It is not my own homework and I forgot how to solve this kind of things. Anyway, the following are the statement of the homework and my attempts:
The homework:
Let $w=e^{2i\pi/7}$, $u=w+w^2+w^4$, and $v=w^3+w^5+w^6$.
1) Calculate $u+v$ and then write $u^2$ in function of $u$.
2) Prove that $\mathrm{Im}(u)>0$.
3) Calculate the sum: $\sin(2\pi/7)+\sin(4\pi/7)+\sin(6\pi/7)$.
My attempts:
1) $u+v=w+w^2+w^4+w^3+w^5+w^6=w(1+w+w^2+w^3+w^4+w^5)$.
Hence, $u+v=w\dfrac{1-w^6}{1-w}=\dfrac{w-w^7}{1-w}=\dfrac{w-1}{1-w}=-1$.
Since $u+v=-1$ then $u^2+uv=-u$, so let's calculate $uv$.
$uv=(w+w^2+w^4)(w^3+w^5+w^6)=2w^7+w^4(1+w+w^2+w^3+w^4+w^5)$.
Then, $uv=2+w^3\dfrac{w-w^7}{1-w}=2-w^3$.
Hence, $u^2=-u-2+w^3$.
I do not know how to prove that $\mathrm{Im}(u)>0$.
Yeah there are alot of jerks on this site paranoid about doing other peoples homework. Thats right I am talking about you.. So if you care more about rules and institutions and all that garbage rather than mathematics please signal by entering a $-1$.

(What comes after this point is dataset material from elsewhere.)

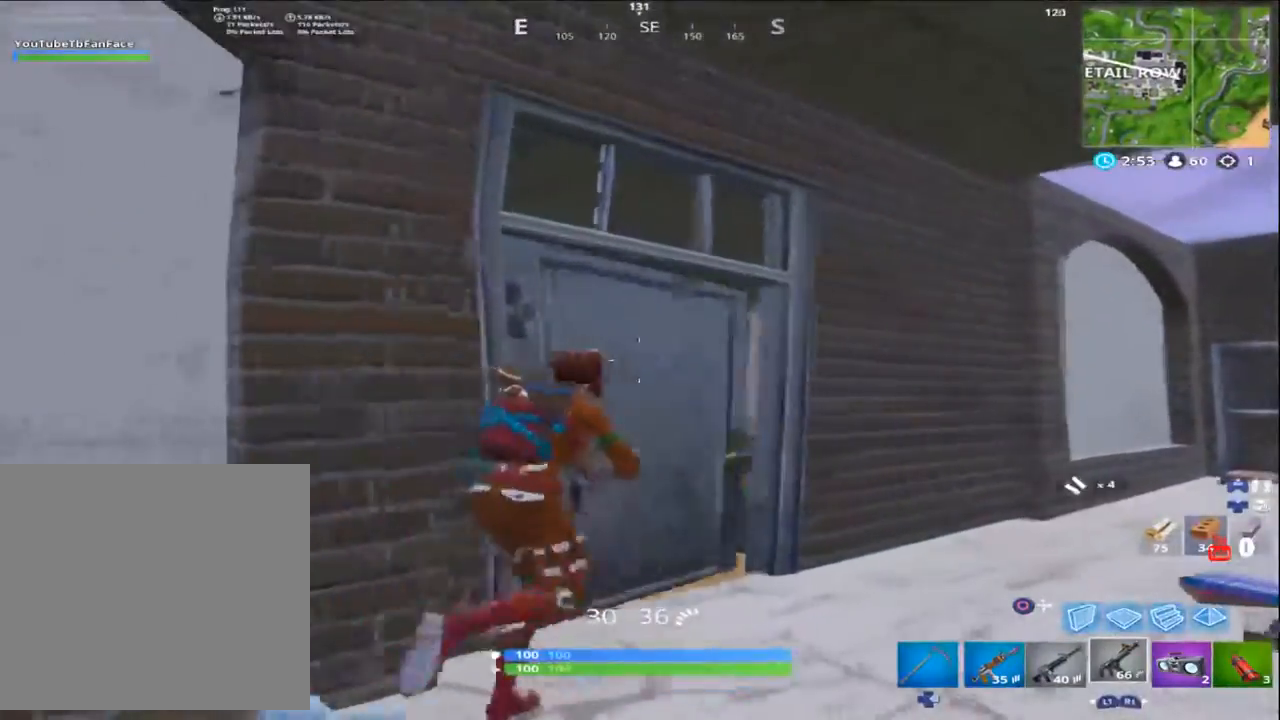
{"dt_ms": 500, "buttons": ["CROSS"], "left_stick": "up-right", "right_stick": "center", "events": [[67, "SQUARE", "up"], [100, "left_stick", "left"], [200, "right_stick", "left"], [367, "right_stick", "center"], [400, "left_stick", "up"], [467, "CROSS", "down"], [467, "left_stick", "up-right"]]}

But if you care about math read on...
Anyway $w^7=1$ and if you factor out $w-1$ you get
$$w^6+w^5+w^4+w^3+w^2+w+1=0$$
And if you look you see this is the same as $u+v+1=0$ so $u+v=-1$ is the first problem.
For the second
$$u^2=w+w^4+w^2+2w^5+2 w^3 +2 w^6=u+2v=-2-u.$$
The imaginary part of $u$ is $$\sin\frac{2\pi}{7}+\sin\frac{4\pi}{7} +\sin\frac{6\pi}{7}$$ and since all these terms are positive the imaginary part is positive.
Finally to find the imaginary part of $u$ and we also have $uv=2$ as can be checked. So $u$ and $v$ are solutions to $$y^2+y+2=0$$ and this means that
$$y=\frac{-1\pm \sqrt{-7}}{2}$$ and from the positivity, we have
$$u=\frac{-1 + \sqrt{-7}}{2}$$ so the trig sum is equal to $\frac{\sqrt{7}}{2}$
For those that think this is a trivial homework problem this is an example of Gauss periods, used in solving cyclotomic equations and Gauss's fourth proof of quadratic reciprocity.
Now are you not glad you read this far, knowledge is far better than hate.